Thanks for you guiding :)

> 
> > +{
> > +	return kvm_mtrr_zap_gfn_range(vcpu, gpa_to_gfn(0), gpa_to_gfn(~0ULL));
> 
> Meh, just zap 0 => ~0ull.  That 51:0 happens to be the theoretical max gfn on
> x86 is coincidence (AFAIK).  And if the guest.MAXPHYADDR < 52, shifting ~0ull
> still doesn't yield a "legal" gfn.
Yes.
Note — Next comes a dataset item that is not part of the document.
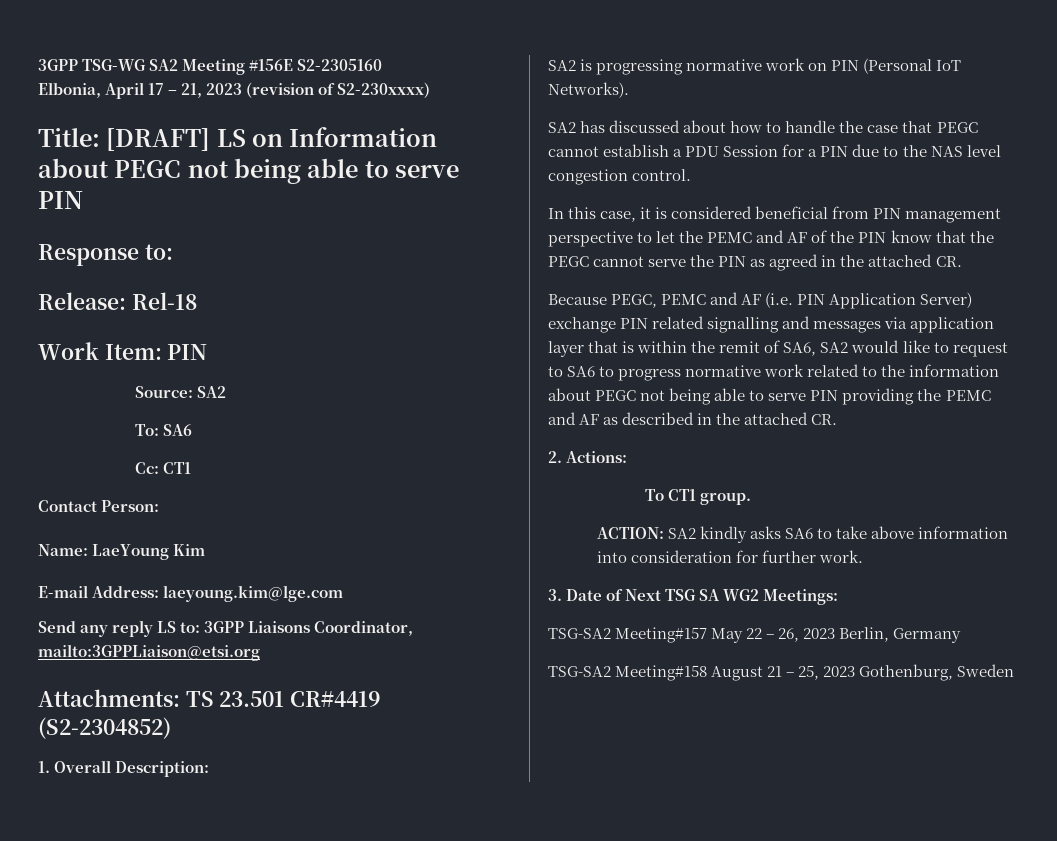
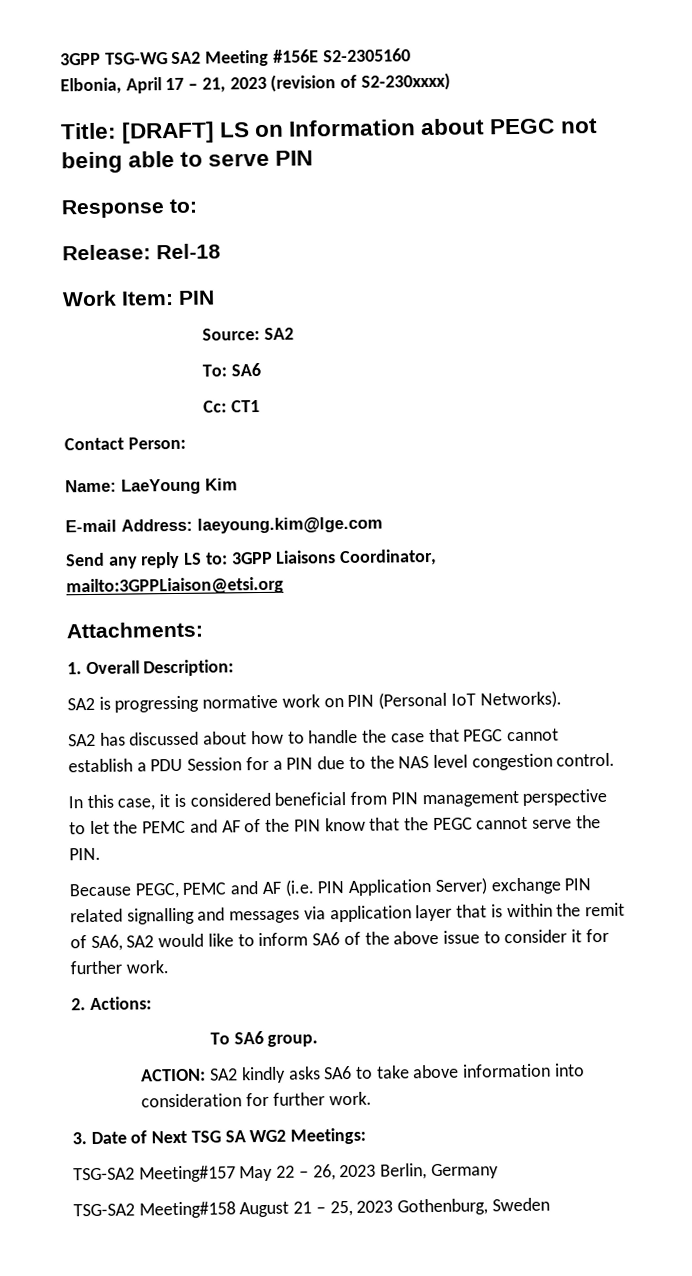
[185,691,382,707] [38,717,171,739] TS 23.501 CR#4419 (S2-2304852) -> (203, 630) none
[718,254,962,271] PIN as agreed in the attached CR. -> [69,847,101,861] PIN.
[952,342,1008,357] [548,364,1000,381] [548,388,991,405] [548,412,838,425] request to SA6 to progress normative work related to the information about PEGC not being able to serve PIN providing the PEMC and AF as described in the attached CR. -> [258,928,609,947] [70,960,169,975] inform SA6 of the above issue to consider it for further work.
[668,489,697,501] CT1 -> [233,1030,264,1045] SA6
I think I just wanted to make npage to be less in kvm_zap_gfn_range().

kvm_flush_remote_tlbs_range(kvm, gfn_start, gfn_end - gfn_start);

> 
> > diff --git a/arch/x86/kvm/x86.c b/arch/x86/kvm/x86.c
> > index 32cc8bfaa5f1..bb79154cf465 100644
> > --- a/arch/x86/kvm/x86.c
> > +++ b/arch/x86/kvm/x86.c
> > @@ -943,7 +943,7 @@ void kvm_post_set_cr0(struct kvm_vcpu *vcpu, unsigned long old_cr0, unsigned lon
> >  
> >  	if (((cr0 ^ old_cr0) & X86_CR0_CD) &&
> >  	    kvm_mmu_honors_guest_mtrrs(vcpu->kvm))
> > -		kvm_zap_gfn_range(vcpu->kvm, 0, ~0ULL);
> > +		kvm_honors_guest_mtrrs_zap_on_cd_toggle(vcpu);
> >  }
> >  EXPORT_SYMBOL_GPL(kvm_post_set_cr0);
> >  
> > @@ -12310,6 +12310,9 @@ int kvm_arch_init_vm(struct kvm *kvm, unsigned long type)
> >  	kvm->arch.guest_can_read_msr_platform_info = true;
> >  	kvm->arch.enable_pmu = enable_pmu;
> >  
> > +	spin_lock_init(&kvm->arch.mtrr_zap_list_lock);
> > +	INIT_LIST_HEAD(&kvm->arch.mtrr_zap_list);
> > +
> >  #if IS_ENABLED(CONFIG_HYPERV)
> >  	spin_lock_init(&kvm->arch.hv_root_tdp_lock);
> >  	kvm->arch.hv_root_tdp = INVALID_PAGE;
> > diff --git a/arch/x86/kvm/x86.h b/arch/x86/kvm/x86.h
> > index e7733dc4dccc..56d8755b2560 100644
> > --- a/arch/x86/kvm/x86.h
> > +++ b/arch/x86/kvm/x86.h
> > @@ -315,6 +315,7 @@ bool kvm_mtrr_check_gfn_range_consistency(struct kvm_vcpu *vcpu, gfn_t gfn,
> >  					  int page_num);
> >  void kvm_honors_guest_mtrrs_get_cd_memtype(struct kvm_vcpu *vcpu,
> >  					   u8 *type, bool *ipat);
> > +void kvm_honors_guest_mtrrs_zap_on_cd_toggle(struct kvm_vcpu *vcpu);
> >  bool kvm_vector_hashing_enabled(void);
> >  void kvm_fixup_and_inject_pf_error(struct kvm_vcpu *vcpu, gva_t gva, u16 error_code);
> >  int x86_decode_emulated_instruction(struct kvm_vcpu *vcpu, int emulation_type,
> > -- 
> > 2.17.1
> >